The greatest gift God gives us is salvation in Jesus Christ. When we accept God’s gift, we have eternal life. But God doesn’t expect us to sit back and cruise through the rest of life. God expects salvation to be worked out in us for the rest of our days. The longer we live as followers of Jesus, the more our lives should look like His because of God’s work in us and through us. Sometimes this process of becoming more and more like Jesus in every area of our lives can be pretty challenging—and even painful. It doesn’t take long before we’re faced with areas in need of improvement. Christians still struggle with issues such as anger, pride, jealousy, and bitterness. While those sins are indeed forgiven because of what Jesus did on the cross, the effects and consequences of those sins remain. That’s why God desires that we deal with them constructively.

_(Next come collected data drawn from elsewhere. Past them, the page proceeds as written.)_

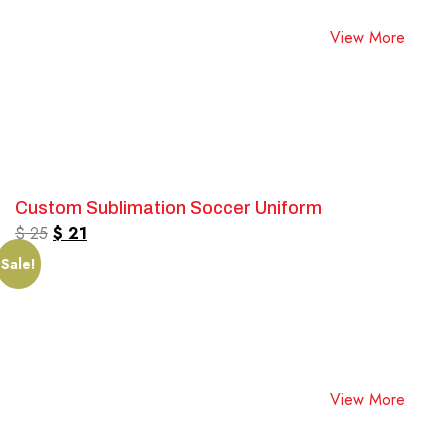
View More
Custom Sublimation Soccer Uniform
$
25
$
21
Sale!
View More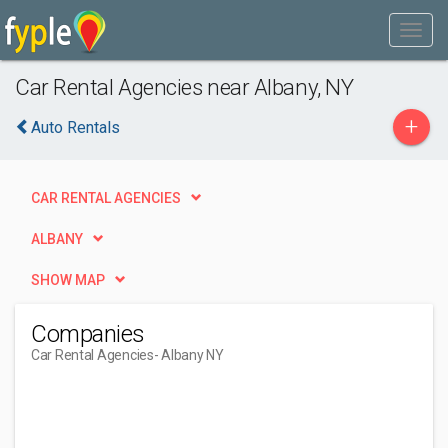
Car Rental Agencies near Albany, NY
+
Auto Rentals
CAR RENTAL AGENCIES
ALBANY
SHOW MAP
Companies
Car Rental Agencies
- Albany NY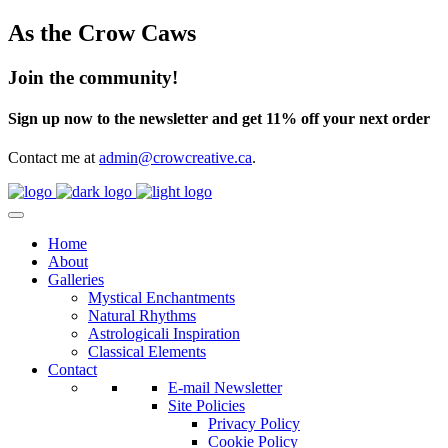
As the Crow Caws
Join the community!
Sign up now to the newsletter and get 11% off your next order
Contact me at
admin@crowcreative.ca
.
Home
About
Galleries
Mystical Enchantments
Natural Rhythms
Astrologicali Inspiration
Classical Elements
Contact
E-mail Newsletter
Site Policies
Privacy Policy
Cookie Policy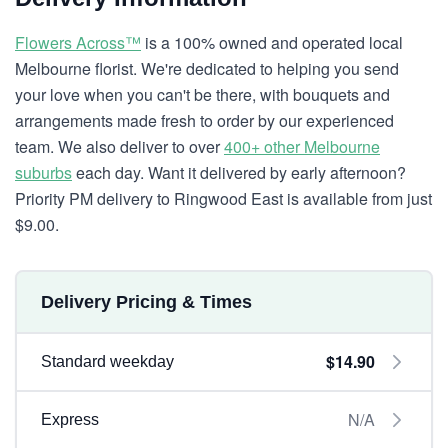
Flowers Across™
is a 100% owned and operated local
Melbourne florist. We're dedicated to helping you send
your love when you can't be there, with bouquets and
arrangements made fresh to order by our experienced
team. We also deliver to over
400+ other Melbourne
suburbs
each day. Want it delivered by early afternoon?
Priority PM delivery to Ringwood East is available from just
$9.00.
Delivery Pricing & Times
$14.90
Standard weekday
N/A
Express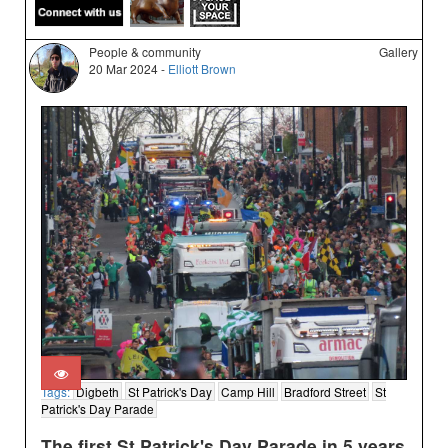
People & community
Gallery
20 Mar 2024 -
Elliott Brown
Tags:
Digbeth
St Patrick's Day
Camp Hill
Bradford Street
St
Patrick's Day Parade
The first St Patrick's Day Parade in 5 years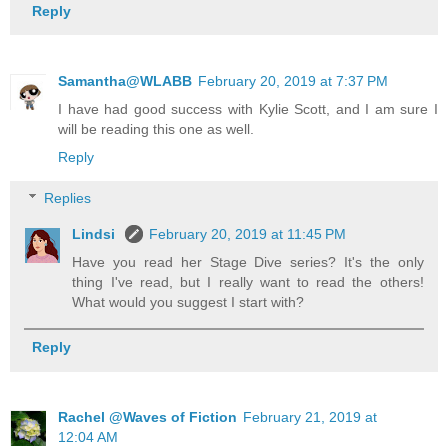
Reply
Samantha@WLABB
February 20, 2019 at 7:37 PM
I have had good success with Kylie Scott, and I am sure I
will be reading this one as well.
Reply
Replies
Lindsi
February 20, 2019 at 11:45 PM
Have you read her Stage Dive series? It's the only
thing I've read, but I really want to read the others!
What would you suggest I start with?
Reply
Rachel @Waves of Fiction
February 21, 2019 at
12:04 AM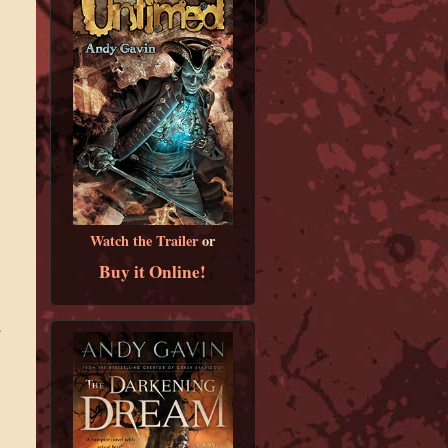
Watch the Trailer
or
Buy it Online!
.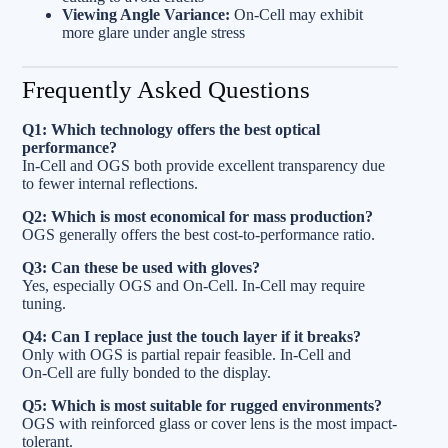
Viewing Angle Variance:
On‑Cell may exhibit
more glare under angle stress
Frequently Asked Questions
Q1: Which technology offers the best optical
performance?
In‑Cell and OGS both provide excellent transparency due
to fewer internal reflections.
Q2: Which is most economical for mass production?
OGS generally offers the best cost-to-performance ratio.
Q3: Can these be used with gloves?
Yes, especially OGS and On‑Cell. In‑Cell may require
tuning.
Q4: Can I replace just the touch layer if it breaks?
Only with OGS is partial repair feasible. In‑Cell and
On‑Cell are fully bonded to the display.
Q5: Which is most suitable for rugged environments?
OGS with reinforced glass or cover lens is the most impact-
tolerant.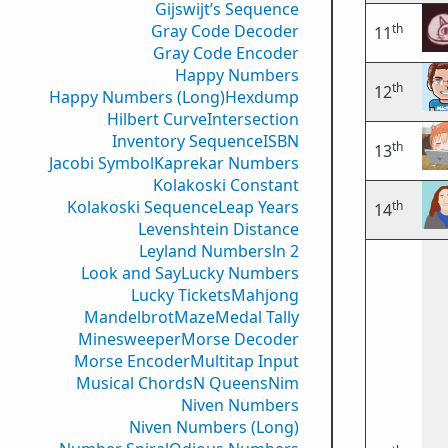
Gijswijt’s Sequence
th
Gray Code Decoder
11
Gray Code Encoder
Happy Numbers
th
12
Happy Numbers (Long)
Hexdump
Hilbert Curve
Intersection
Inventory Sequence
ISBN
th
13
Jacobi Symbol
Kaprekar Numbers
Kolakoski Constant
Kolakoski Sequence
Leap Years
th
14
Levenshtein Distance
Leyland Numbers
ln 2
Look and Say
Lucky Numbers
Lucky Tickets
Mahjong
Mandelbrot
Maze
Medal Tally
Minesweeper
Morse Decoder
Morse Encoder
Multitap Input
Musical Chords
N Queens
Nim
Niven Numbers
Niven Numbers (Long)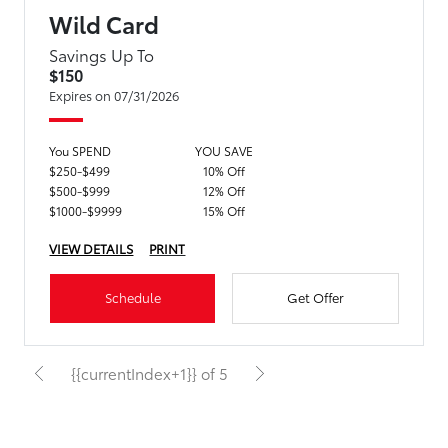
Wild Card
Savings Up To
$150
Expires on 07/31/2026
You SPEND
YOU SAVE
$250-$499
10% Off
$500-$999
12% Off
$1000-$9999
15% Off
VIEW DETAILS
PRINT
Schedule
Get Offer
{{currentIndex+1}} of 5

The idea of God with a chisel and hammer chipping away at our lives may not sound like a lot of fun, but such painstaking work is exactly what must take place for us to become the
people God desires. This process of God chipping away with a metaphorical chisel is known as “sanctification.” The Philippians passage (above) demonstrates that there’s a place for both God and people to work in tandem to fulfill the purpose and the pleasure of God’s intended relationship with us. God will continue to chisel His children; His children must continue to take responsibility by doing the good works that God already set up for us to do.


Saturday, June 1, 2013


Ephesians 2:1-10
1As for you, you were dead in your transgressions and sins, in which you used to live when you followed the ways of this world and of the ruler of the kingdom of the air, the spirit who is now at work in those who are disobedient. All of us also lived among them at one time, gratifying the
cravings of our flesh and following its desires and thoughts. Like the rest, we were by nature deserving of wrath. But because of his great love for us, God, who is rich in mercy, made us alive with Christ even when we were dead in
transgressions—it is by grace you have been saved. And God raised us up with Christ and seated us with him in the heavenly realms in Christ Jesus, in order that in the coming ages he might show the incomparable riches of his grace, expressed in his kindness to us in Christ Jesus. For it is by grace you have been saved, through faith—and this is not from yourselves, it is the gift of God— not by works, so that no one can boast. 10 For we are God’s
handiwork, created in Christ Jesus to do good works, which God prepared in advance for us to do.

Reflection
In our scripture today, we hear that you are God’s poem. The actual word that’s used for “handiwork” in verse 10 in the Greek is poiema, which is where we get the word “poem.” Isn't that amazing? The creator of the universe created you like a poet sits down and composes
thoughts to create a work of art. How special you are! It is true: God doesn't make junk.
 What does “being God’s poem” mean to you?